L.I.S.A.: Forschungen haben herausgefunden, dass die Calen bereits im 16. Jahrhundert von Portugal nach Brasilien kamen. Inwiefern passten sich die Minderheiten der brasilianischen Mehrheit an? Und abgesehen von den Trauerritualen und Bestattungsbräuchen: Wo werden noch heute Unterschiede deutlich? Wo sehen Sie mögliches Konfliktpotential?
Dr. Vilar: Tatsächlich waren Ciganos schon seit dem Beginn der Kolonisierung in Brasilien anwesend, wie historische Studien anhand von Deportationsdokumenten feststellen konnten. Doch mir scheint es wichtig hier zu betonen, dass in Brasilien damals keine „brasilianische Mehrheit“ existierte, wie man sie heutzutage und etwa ab dem 19. Jahrhundert (und trotzdem kontrovers) kennt.

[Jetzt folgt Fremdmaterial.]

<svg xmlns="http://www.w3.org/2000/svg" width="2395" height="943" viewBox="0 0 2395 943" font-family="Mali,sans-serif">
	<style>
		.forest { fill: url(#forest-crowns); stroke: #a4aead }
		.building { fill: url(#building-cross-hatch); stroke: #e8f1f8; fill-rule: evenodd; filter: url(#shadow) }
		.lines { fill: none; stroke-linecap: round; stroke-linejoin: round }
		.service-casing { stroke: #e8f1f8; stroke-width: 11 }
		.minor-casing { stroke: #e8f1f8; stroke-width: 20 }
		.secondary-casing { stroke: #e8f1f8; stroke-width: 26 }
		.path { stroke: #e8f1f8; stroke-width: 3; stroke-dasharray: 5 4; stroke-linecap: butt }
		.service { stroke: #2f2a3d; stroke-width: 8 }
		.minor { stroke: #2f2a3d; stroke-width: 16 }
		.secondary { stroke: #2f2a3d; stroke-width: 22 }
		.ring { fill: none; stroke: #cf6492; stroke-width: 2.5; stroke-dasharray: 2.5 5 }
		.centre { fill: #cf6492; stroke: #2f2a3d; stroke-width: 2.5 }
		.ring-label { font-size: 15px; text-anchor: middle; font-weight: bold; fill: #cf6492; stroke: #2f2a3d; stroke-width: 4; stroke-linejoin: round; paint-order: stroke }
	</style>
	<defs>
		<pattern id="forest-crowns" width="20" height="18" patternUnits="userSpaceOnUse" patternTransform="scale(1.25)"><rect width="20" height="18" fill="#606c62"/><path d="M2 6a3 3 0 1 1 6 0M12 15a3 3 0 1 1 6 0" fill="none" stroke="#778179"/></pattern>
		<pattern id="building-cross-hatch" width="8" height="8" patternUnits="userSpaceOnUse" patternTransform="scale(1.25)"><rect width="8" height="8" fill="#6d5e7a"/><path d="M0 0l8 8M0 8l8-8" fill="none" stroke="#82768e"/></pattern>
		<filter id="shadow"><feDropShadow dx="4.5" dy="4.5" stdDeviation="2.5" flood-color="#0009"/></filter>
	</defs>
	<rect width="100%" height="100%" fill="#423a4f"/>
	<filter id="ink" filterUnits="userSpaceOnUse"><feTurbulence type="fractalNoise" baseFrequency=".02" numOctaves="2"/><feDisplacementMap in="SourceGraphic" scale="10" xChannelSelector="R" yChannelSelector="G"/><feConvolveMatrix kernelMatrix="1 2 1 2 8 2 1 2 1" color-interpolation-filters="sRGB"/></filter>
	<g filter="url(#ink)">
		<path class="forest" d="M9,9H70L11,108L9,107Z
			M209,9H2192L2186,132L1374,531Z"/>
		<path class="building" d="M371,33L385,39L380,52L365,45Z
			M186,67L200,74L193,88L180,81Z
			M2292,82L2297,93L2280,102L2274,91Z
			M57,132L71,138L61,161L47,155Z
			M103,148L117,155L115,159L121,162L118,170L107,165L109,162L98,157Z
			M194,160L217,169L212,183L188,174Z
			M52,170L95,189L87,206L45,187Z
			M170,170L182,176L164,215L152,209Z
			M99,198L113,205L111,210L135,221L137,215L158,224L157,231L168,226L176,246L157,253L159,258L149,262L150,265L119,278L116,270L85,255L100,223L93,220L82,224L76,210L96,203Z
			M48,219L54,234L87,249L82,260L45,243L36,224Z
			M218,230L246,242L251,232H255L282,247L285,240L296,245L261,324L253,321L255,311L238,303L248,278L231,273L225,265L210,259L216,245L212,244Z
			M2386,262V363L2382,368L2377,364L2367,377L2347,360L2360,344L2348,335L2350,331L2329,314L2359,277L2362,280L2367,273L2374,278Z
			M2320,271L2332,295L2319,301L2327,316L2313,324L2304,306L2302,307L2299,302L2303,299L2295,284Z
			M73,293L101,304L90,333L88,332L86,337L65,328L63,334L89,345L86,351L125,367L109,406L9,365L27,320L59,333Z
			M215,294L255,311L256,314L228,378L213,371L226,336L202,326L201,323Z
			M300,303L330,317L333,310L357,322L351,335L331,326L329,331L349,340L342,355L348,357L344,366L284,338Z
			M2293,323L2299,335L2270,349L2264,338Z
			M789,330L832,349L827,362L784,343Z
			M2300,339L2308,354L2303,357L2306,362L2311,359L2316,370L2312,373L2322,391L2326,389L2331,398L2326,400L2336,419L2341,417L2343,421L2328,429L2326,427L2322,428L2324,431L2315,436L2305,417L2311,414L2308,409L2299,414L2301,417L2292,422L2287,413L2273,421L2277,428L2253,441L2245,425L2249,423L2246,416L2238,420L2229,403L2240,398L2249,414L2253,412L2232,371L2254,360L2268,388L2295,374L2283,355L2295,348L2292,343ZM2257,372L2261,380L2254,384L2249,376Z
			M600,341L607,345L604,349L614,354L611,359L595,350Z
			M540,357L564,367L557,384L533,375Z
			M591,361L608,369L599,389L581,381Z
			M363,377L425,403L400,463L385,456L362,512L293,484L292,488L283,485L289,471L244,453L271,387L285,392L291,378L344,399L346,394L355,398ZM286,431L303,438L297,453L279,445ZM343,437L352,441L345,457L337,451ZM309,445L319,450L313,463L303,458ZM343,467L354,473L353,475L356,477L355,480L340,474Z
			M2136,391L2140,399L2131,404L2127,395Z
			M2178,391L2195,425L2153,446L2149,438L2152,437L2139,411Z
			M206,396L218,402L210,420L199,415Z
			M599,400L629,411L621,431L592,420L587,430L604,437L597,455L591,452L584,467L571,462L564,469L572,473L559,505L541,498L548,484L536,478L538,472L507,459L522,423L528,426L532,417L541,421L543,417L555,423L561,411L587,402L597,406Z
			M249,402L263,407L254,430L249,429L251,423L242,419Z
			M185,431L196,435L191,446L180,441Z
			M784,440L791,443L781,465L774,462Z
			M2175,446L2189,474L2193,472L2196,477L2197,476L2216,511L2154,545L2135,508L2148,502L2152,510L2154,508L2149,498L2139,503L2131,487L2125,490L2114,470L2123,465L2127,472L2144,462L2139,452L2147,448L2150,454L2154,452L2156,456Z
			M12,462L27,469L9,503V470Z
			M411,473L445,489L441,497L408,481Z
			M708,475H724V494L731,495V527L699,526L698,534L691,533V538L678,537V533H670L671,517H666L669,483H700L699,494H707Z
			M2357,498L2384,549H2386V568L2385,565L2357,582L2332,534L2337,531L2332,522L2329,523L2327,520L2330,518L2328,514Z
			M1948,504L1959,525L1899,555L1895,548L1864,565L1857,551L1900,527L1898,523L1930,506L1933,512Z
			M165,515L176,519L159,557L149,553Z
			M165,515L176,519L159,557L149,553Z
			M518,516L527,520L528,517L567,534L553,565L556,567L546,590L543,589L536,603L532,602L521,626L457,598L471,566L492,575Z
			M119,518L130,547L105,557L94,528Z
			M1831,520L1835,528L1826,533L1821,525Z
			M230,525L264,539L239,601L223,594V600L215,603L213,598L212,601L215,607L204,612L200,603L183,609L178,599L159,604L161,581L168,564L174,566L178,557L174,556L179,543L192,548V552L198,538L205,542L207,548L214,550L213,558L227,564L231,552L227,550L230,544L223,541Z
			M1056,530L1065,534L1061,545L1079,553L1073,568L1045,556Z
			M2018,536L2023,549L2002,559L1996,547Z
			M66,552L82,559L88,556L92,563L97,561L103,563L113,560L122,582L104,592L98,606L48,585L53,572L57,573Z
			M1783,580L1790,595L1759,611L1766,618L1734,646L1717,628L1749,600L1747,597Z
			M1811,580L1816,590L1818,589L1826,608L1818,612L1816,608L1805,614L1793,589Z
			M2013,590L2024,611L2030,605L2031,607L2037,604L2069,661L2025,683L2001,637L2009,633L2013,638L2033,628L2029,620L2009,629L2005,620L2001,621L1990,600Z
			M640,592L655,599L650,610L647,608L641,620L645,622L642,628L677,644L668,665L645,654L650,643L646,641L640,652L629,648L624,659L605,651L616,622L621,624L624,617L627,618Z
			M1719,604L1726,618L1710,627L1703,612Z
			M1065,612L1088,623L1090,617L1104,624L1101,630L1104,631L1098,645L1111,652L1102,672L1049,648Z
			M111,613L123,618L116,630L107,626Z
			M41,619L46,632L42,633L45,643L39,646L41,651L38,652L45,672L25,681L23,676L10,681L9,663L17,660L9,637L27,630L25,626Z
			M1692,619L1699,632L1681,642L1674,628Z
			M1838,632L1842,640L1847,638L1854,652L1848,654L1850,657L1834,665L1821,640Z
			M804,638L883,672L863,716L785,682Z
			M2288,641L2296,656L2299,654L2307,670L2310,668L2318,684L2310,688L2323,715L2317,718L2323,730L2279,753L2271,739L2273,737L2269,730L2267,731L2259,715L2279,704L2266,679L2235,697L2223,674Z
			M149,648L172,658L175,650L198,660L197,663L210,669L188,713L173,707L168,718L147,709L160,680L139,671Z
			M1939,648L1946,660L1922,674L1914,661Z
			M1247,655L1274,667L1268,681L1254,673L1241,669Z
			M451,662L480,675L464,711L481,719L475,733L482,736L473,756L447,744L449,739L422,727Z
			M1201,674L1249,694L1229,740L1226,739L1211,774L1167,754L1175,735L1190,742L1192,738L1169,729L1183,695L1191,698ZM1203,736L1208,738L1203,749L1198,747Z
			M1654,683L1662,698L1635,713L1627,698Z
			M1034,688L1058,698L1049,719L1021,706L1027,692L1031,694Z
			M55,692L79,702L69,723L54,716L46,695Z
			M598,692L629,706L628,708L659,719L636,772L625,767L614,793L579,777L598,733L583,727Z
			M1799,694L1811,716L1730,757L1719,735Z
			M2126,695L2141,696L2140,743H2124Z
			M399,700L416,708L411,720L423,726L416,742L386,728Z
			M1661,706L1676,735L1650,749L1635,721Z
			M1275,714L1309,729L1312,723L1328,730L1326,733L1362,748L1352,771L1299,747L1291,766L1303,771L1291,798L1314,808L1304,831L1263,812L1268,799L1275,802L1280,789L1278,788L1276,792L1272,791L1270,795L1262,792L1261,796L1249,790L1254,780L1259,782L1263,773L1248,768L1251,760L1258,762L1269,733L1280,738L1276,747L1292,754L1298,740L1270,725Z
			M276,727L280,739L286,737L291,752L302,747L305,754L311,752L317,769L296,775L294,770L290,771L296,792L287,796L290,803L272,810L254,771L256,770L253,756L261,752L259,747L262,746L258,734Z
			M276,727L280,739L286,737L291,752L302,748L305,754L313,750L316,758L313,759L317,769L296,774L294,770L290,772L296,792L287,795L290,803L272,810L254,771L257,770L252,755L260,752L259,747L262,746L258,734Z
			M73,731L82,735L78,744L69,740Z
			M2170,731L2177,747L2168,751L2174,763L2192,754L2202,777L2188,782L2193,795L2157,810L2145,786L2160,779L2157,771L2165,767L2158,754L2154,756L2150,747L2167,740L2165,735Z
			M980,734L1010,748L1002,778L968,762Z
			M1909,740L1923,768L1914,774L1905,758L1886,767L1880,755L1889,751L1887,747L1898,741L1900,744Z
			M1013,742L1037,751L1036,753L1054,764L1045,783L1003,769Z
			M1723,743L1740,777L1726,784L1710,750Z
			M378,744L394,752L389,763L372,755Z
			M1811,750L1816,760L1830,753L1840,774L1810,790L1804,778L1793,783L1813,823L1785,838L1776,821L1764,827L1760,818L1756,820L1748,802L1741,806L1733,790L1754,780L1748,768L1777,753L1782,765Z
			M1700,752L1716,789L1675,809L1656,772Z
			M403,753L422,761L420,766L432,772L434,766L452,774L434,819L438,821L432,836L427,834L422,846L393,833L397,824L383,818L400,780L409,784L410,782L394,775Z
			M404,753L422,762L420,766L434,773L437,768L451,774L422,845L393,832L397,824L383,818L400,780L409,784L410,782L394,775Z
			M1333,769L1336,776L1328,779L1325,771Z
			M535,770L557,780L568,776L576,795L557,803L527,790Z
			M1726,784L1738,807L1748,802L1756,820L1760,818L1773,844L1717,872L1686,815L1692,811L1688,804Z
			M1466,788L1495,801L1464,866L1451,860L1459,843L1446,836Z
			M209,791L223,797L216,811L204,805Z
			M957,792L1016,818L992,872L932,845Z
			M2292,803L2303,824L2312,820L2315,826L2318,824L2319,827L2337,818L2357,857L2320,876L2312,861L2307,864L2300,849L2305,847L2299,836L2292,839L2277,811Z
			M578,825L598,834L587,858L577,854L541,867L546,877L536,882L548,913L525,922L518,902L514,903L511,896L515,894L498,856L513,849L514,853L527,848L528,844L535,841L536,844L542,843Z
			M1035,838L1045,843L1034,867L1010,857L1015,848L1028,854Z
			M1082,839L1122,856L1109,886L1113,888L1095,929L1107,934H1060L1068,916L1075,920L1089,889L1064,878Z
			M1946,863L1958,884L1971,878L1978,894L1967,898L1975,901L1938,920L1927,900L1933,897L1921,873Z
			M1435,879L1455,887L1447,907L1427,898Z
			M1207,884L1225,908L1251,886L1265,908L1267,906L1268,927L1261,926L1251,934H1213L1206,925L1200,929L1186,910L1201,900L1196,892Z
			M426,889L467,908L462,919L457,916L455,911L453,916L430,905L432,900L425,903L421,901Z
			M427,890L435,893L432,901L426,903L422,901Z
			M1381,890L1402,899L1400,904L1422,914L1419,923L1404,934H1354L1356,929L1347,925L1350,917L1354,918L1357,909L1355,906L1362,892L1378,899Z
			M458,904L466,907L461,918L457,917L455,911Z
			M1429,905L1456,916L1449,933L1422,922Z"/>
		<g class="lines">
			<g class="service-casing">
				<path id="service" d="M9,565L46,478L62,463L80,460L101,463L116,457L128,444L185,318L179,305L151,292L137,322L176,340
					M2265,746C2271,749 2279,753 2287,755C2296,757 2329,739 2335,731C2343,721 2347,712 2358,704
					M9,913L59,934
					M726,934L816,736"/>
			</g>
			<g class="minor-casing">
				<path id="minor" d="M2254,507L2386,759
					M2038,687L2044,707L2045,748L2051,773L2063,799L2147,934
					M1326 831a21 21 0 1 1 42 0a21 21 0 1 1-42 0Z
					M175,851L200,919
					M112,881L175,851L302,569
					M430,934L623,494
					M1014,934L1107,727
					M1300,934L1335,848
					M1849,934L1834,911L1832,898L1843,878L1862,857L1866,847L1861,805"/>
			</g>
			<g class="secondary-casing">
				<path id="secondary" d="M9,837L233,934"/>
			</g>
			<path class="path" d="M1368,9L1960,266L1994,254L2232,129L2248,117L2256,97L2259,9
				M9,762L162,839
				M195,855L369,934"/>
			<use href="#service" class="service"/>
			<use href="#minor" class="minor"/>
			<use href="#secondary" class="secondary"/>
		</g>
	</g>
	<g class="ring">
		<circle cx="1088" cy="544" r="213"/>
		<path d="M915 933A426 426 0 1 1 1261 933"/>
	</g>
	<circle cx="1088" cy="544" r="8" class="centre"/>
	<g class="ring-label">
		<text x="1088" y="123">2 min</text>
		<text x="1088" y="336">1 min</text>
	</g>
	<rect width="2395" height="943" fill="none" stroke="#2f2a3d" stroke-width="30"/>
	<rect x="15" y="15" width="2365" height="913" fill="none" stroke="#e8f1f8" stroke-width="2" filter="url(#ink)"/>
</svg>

Während der ersten Jahrhunderte der Kolonisierung Brasiliens bestand für die portugiesische Krone eine Priorität darin, Leute in ihre Kolonien zu bringen, um ihr Territorium sowohl vor anderen europäischen Konkurrenten wie Spanien, Frankreich und den Niederlanden als auch vor mehrheitlichen Einheimischen abzusichern und möglicherweise zu expandieren. Die Einheimischen hatten übrigens ganz andere Vorstellungen von und einen anderen Umgang mit „Eigentum“, „Religion“ und „Territorium“ u.a. im Rahmen der Okkupation wurden manchmal Haftstrafen in Deportationen auf die Kolonien umgewandelt. Dabei sind nicht nur Ciganos, sondern auch Angehörige anderer Minderheiten wie viele „neuen Christen“, wie die zum Christentum zwangskonvertierten Juden damals genannt wurden, nach Brasilien vertrieben worden. Die verschiedenen europäischen Siedler waren bei ihren Ankünften selbst Minderheiten, während die Gesamtheit der Millionen Menschen, die aus Afrika versklavt und nach Brasilien verschickt wurden, nicht nur ebenfalls mehrere verschiedenen Minderheiten umfassten, als auch zusammengenommen irgendwann so gut wie die Mehrheit in einigen großen Städten wie Rio de Janeiro und Salvador bildeten. Die späteren massiven Migrationen – vor allem aus Europa – haben diese Szenarien stark beeinflusst.
Angesichts dessen scheint es meiner Meinung nach fruchtbar zu sein, über die Position und Anpassungsfähigkeit der Ciganos in den ersten Jahrhunderten der Kolonisierung Brasiliens in Bezug auf die lokale Autorität, die von Minderheiten ausgeübt wurde, nachzudenken. Grob betrachtet sieht es so aus, dass mehrere Cigano-Gemeinschaften trotz brutaler, manchmal staatlich systematischen Verfolgung in der Lage waren, sich an die sie umgebenden Mehrheitsgesellschaft anzupassen, indem sie z.B. einen Platz in existierenden Nischen (wie z.B. durch den Handel von Tieren und Schmuckstücken bzw. durch Schmiedearbeit und „Gebetsarbeit“ im Sinne von religiöser Dienstleistung) fanden, als auch sich als Anhänger der katholischen Kirche aussprachen. Wie Martin Fotta in einem kürzlich erschienenen Artikel vorschlägt, glaube ich auch daran, dass die Situation der Ciganos jedenfalls von den Machtprojekten der regierenden Eliten stark beeinflussbar waren. In Rahmen meiner Feldforschung spürte ich Konfliktpotential vor allem dort, wo es Angst gab bzw. wo man sich bedroht fühlte, ob bei Calen oder Nichtcalen.
Soweit ich es mitbekommen konnte, variieren die Unterschiede zwischen Calen und Nichtcalen je nach Gebiet sehr stark. In dem Gebiet, in dem ich meine Studie durchgeführt habe, waren die meisten Calen z.B. visuell kaum von anderen Menschen zu unterscheiden, die in derselben Umgebung wohnten. In dem anderen war der Kontrast deutlich. Trotz mancher Unterschiede wie Heiratsregeln und Kleidungsart haben Calen von beiden Gebieten allerdings viel Gemeinsames, wie z.B. die Sprache, der Umgang mit Nichtcalon-Nachbarn, mit Geld und lokalen Autoritäten, die Moralität, den Rachekodex und vor allem den Umgang mit ihren Toten. „Jede Familie hat ihr eigenes System“ erklärten mir wenigstens zwei meiner Gesprächspartner. Indem man mehrere Familien verschiedener Regionen kennenlernt, könnte man den Eindruck gewinnen, es handelte sich um ein Mosaik…
Dr. Márcio Vilar hat die Fragen der L.I.S.A.Redaktion schriftlich beantwortet.